Paul Valery, censuró y desestimó a la historia por creer que
“exagera los reflejos y conduce al delirio de grandeza”. El
escritor aludía, sin duda, a la historia patriotera. Pero existe
otro tupo de interpretación del pasado que abomina de todo
chauvinismo y confunde la historia con una mermelada cosmopolita
y aséptica que resulta no menos peligrosa. La “exageración de
reflejos” no desaparece en este caso, sino que cambia de punto
de inserción. Si Bolívar manifestó simpatía por los americanos
del extremo meridional ¿cómo se explican, entonces, el episodio
de Guayaquil? ¿Cómo, la expulsión del ejército argentino del
Perú, en 1825? ¿Cómo, el despojo del Alto Perú, Atacama y
Tarija? ¿Cómo, el anhelo reiterado y explícito del Libertador
norteño de “pisotear” a Buenos Aires? ¿Cómo, su mofa de San
Martín, Arenales, Alvear, Alvarado, Díaz Vélez? Nada útil
obtendremos con transferir la “exageración” de Bolívar a
Rivadavia, y los tres o cuatro gatos doctrinarios que simulaban,
por entonces, ejercer funciones de gobierno en el Plata.
Rivadavia fue culpable de infinitos errores, pero no creemos que
deban imputarse en la cuenta de éstos ni el desastre de
Guayaquil ni el rapto de Bolivia, por ejemplo.
Bolívar se desplaza desde Angostura hacia Nueva Granada al saber
que San Martín ha cruzado los Andes y libertado a Chile. Dichos
laureles le quitan el sueño. Atraviesa entonces el brazo
oriental de la cordillera colombiana – después que los españoles
habían hecho lo propio, en sentido inverso, pero movido acaso
por celos de la gloria conquistada por el capitán argentino. Lo
cierto es que, después de Boyacá, el objetivo principal del
guerrero es el avance hacia el Sur y la ocupación de territorios
susceptibles de poder ser liberados por el ejército unido
argentino-chileno-peruano que comanda San Martín. A partir de
Guayaquil su sueño último y definido es la marcha hacia el Perú
y el Plata. De no haberse ensombrecido el panorama interno de la
Gran Colombia en 1825, habríamos tenido que librar una nueva
batalla de Tucumán contra el invasor venezolano.

## Material proporcionado
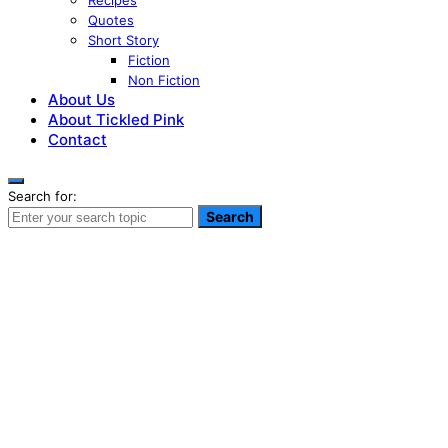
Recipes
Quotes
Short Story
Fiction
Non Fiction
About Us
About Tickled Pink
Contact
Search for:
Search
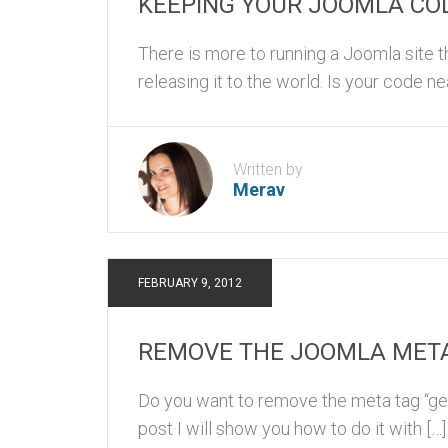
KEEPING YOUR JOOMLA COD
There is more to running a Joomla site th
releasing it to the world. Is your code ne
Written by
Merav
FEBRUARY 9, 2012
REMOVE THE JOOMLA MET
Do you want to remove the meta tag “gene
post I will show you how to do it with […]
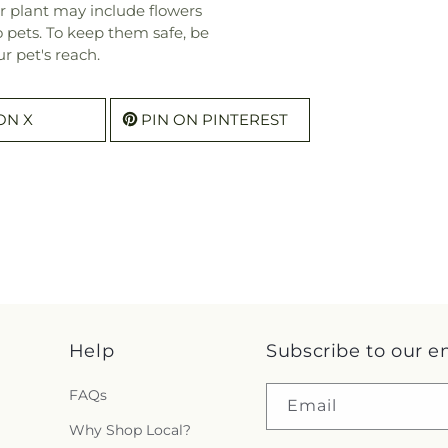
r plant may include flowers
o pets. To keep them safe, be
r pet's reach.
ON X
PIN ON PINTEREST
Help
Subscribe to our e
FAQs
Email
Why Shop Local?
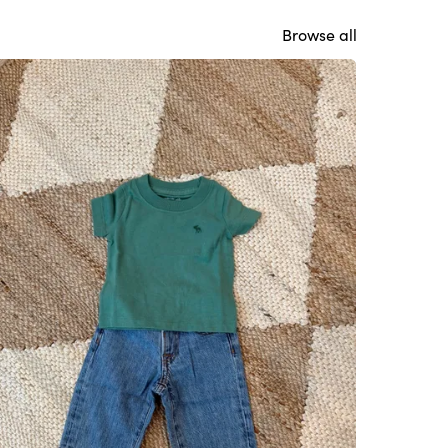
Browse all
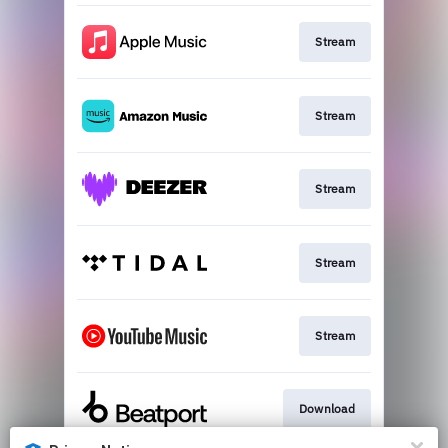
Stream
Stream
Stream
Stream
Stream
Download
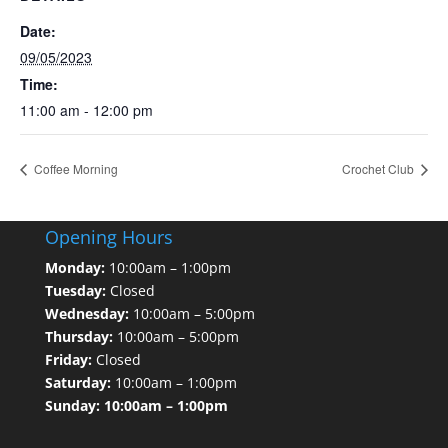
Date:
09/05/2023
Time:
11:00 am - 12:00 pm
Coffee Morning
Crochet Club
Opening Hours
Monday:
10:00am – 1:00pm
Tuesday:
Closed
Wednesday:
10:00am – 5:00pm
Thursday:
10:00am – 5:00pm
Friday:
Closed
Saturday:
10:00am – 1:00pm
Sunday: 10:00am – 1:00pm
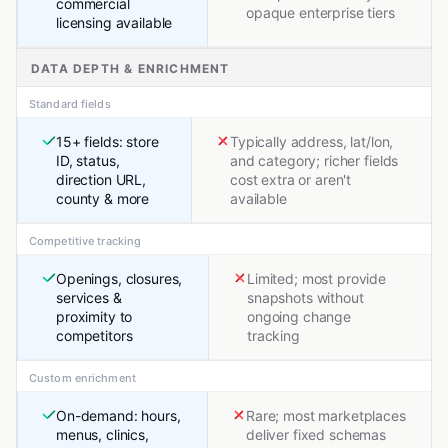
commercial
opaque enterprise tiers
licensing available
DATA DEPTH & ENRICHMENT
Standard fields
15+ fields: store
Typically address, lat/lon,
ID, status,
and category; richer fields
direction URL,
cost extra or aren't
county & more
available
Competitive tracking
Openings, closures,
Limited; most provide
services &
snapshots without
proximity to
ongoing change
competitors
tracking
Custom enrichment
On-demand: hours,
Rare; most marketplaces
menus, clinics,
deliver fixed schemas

## Explora el material
**1)** Edita el pasaje del texto que va desde "Rivadavia fue culpable" hasta "Bolivia, por ejemplo.", ambos incluidos, y sustituye "errores" por "desaciertos".
**2)** Enumera todas las personas que se mencionan por su nombre en el texto.
Para resolver, básate únicamente en el texto.

## Soluciones
**1)**
Rivadavia fue culpable de infinitos desaciertos, pero no creemos que
deban imputarse en la cuenta de éstos ni el desastre de
Guayaquil ni el rapto de Bolivia, por ejemplo.

**2)** Paul Valery, Bolívar, San Martín, Arenales, Alvear, Alvarado, Díaz Vélez y Rivadavia.